16. Security - Security personnel must be at least bigger than a normal sized person. We like the way they look all lined up in sun glasses so get a lot and tell them to cross their arms. They should be instructed to allow women into the dressing rooms and not to steal drugs or liquor from the band. If they want some, they can ask. Probably won't give them any women though.
17. Medicinal Marijuana - get the kind from California even though it's a liberal state. It is best for the glaucoma, which we all have, especially Dragline.
18. Two Microphones - You need to give Snuff the louder one because he sings all quiet sometimes.
19. One bass guitar - preferably one that's got a good look to it and not one of them ones with more strings than is usual.
20. Hot Rods - We like to drive around in these before the show if you got a door big enough you can drive up to the stage that is the best situation possible.

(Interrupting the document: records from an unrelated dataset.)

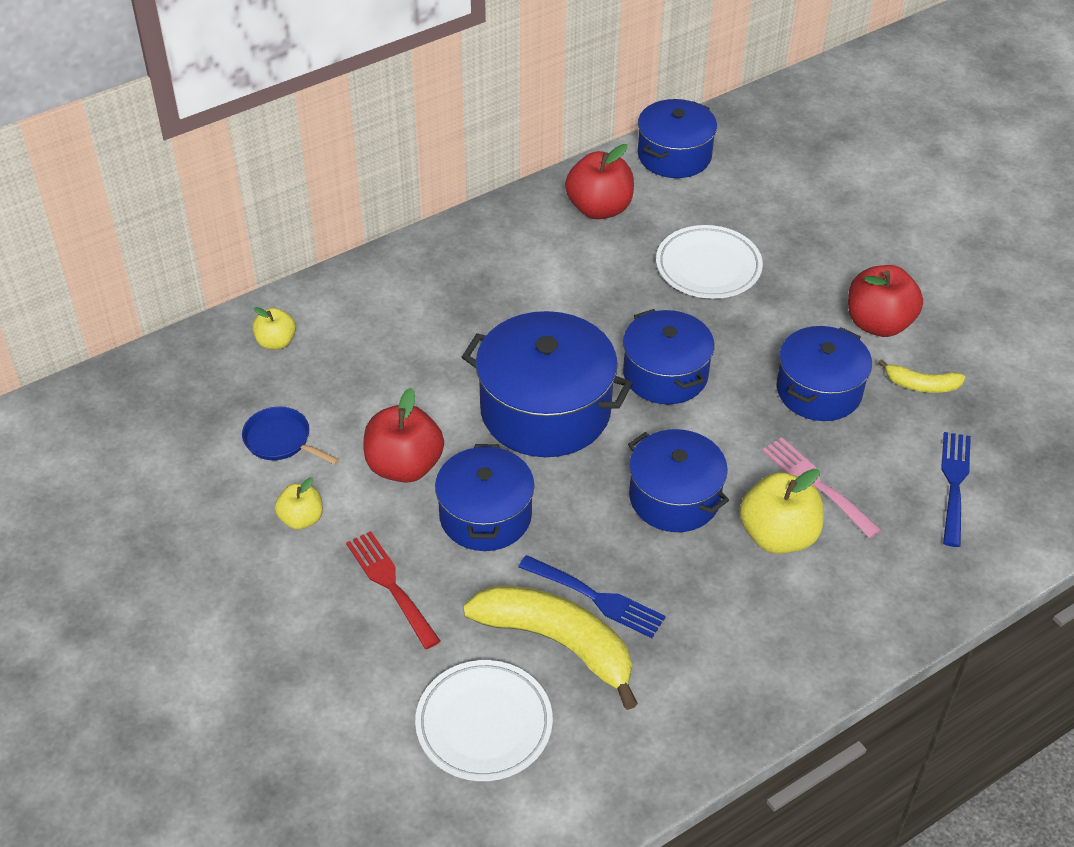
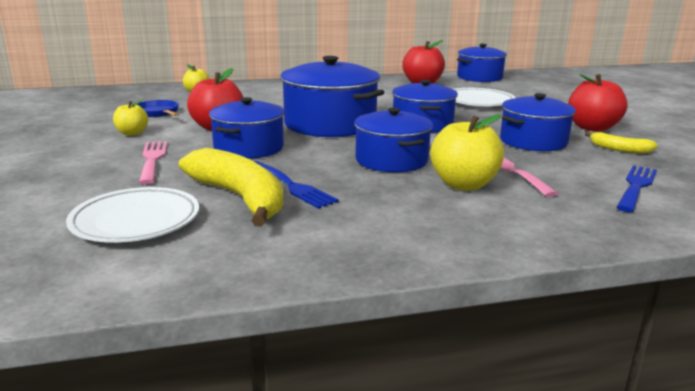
camera: 20 degrees right, 25 degrees down
red fork [346,531,441,649] -> pink fork [139,141,167,185]

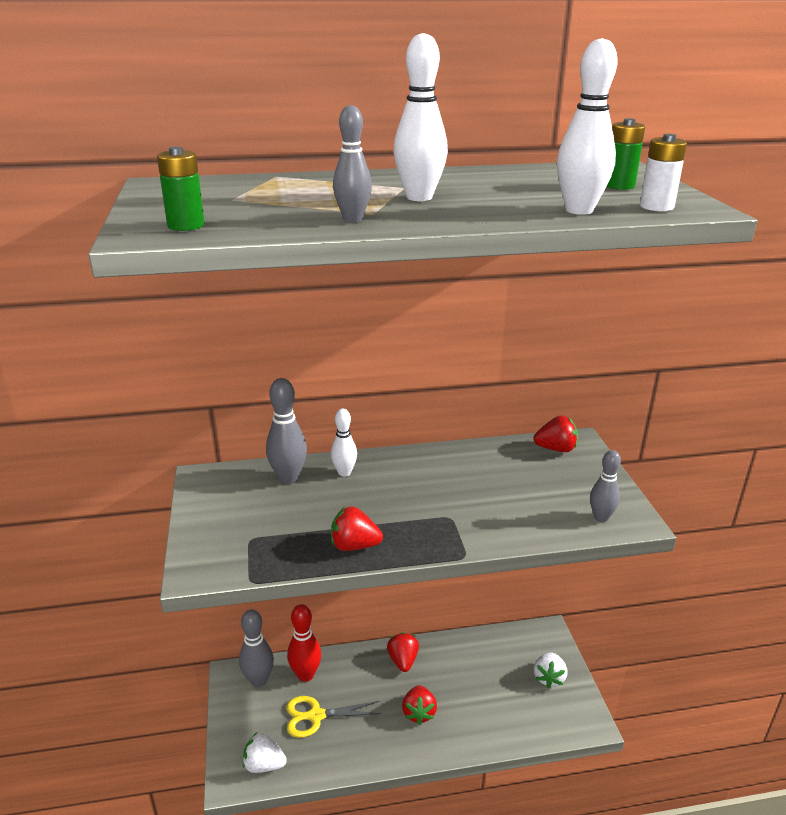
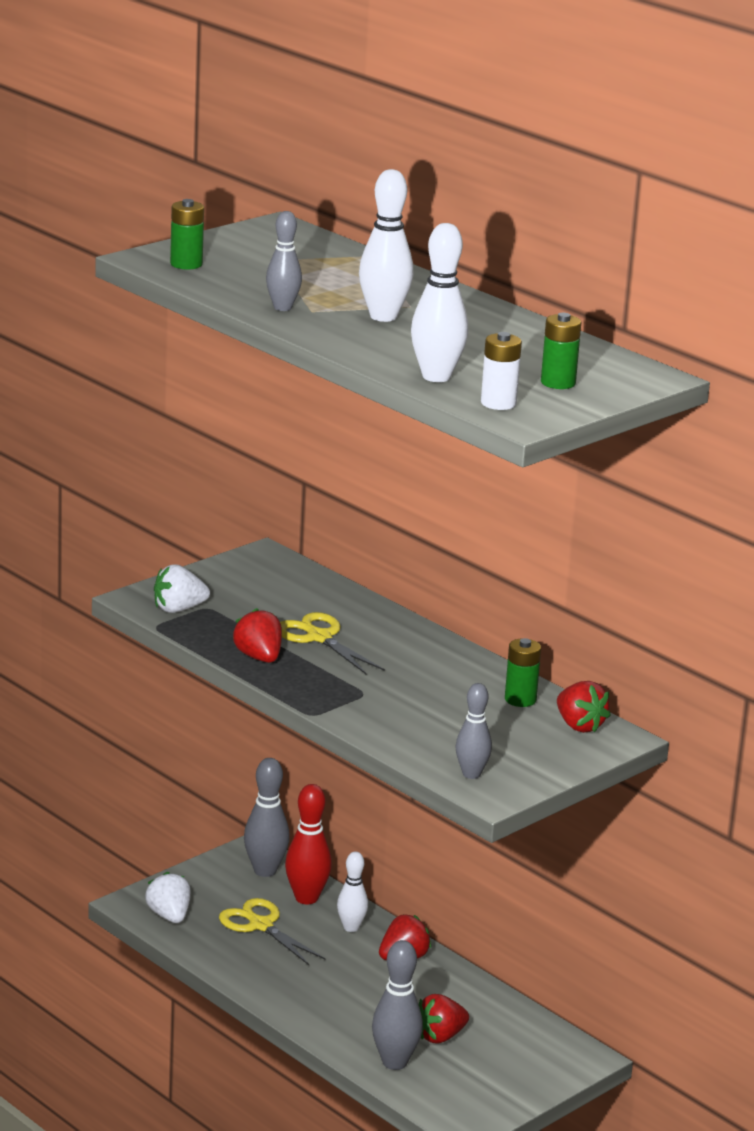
camera: 55 degrees right, 5 degrees down
grey bowling pin [266,378,307,484] -> grey bowling pin moved to [372,940,423,1070]
white bowling pin [331,409,357,477] -> white bowling pin moved to [337,852,368,932]
red strawberry [402,685,437,725] -> red strawberry moved to [419,994,469,1044]
white strawberry [534,652,567,688] -> white strawberry moved to [154,564,210,613]
none -> yellow scissors [280,612,385,675]
none -> green battery [505,638,541,707]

21. Four flannel shirts - Especially if the show is in Canada. Cold up there.
22. Women - Never paid for it in our lives but that doesn't mean you can't pay for it for us.
23. Hot dogs - No catsup!
24. Do you got one of them smoke machines? I reckon that'd be a pretty neat thing to have on stage and I'm keen to see what it'd look like.
25. Drum Sticks - The kind made out of wood. Hog needs these to get the drums to make banging noises. Don't ask me.
26. Open access to bar - not just the liquor but to the people behind there and if they want to grab a neon sign or something, they are allowed to.

If the undersigened hereto fail to prepare the items as indicated or don't get us any of the stuff on this list, we will refuse playment of the show until all things are got.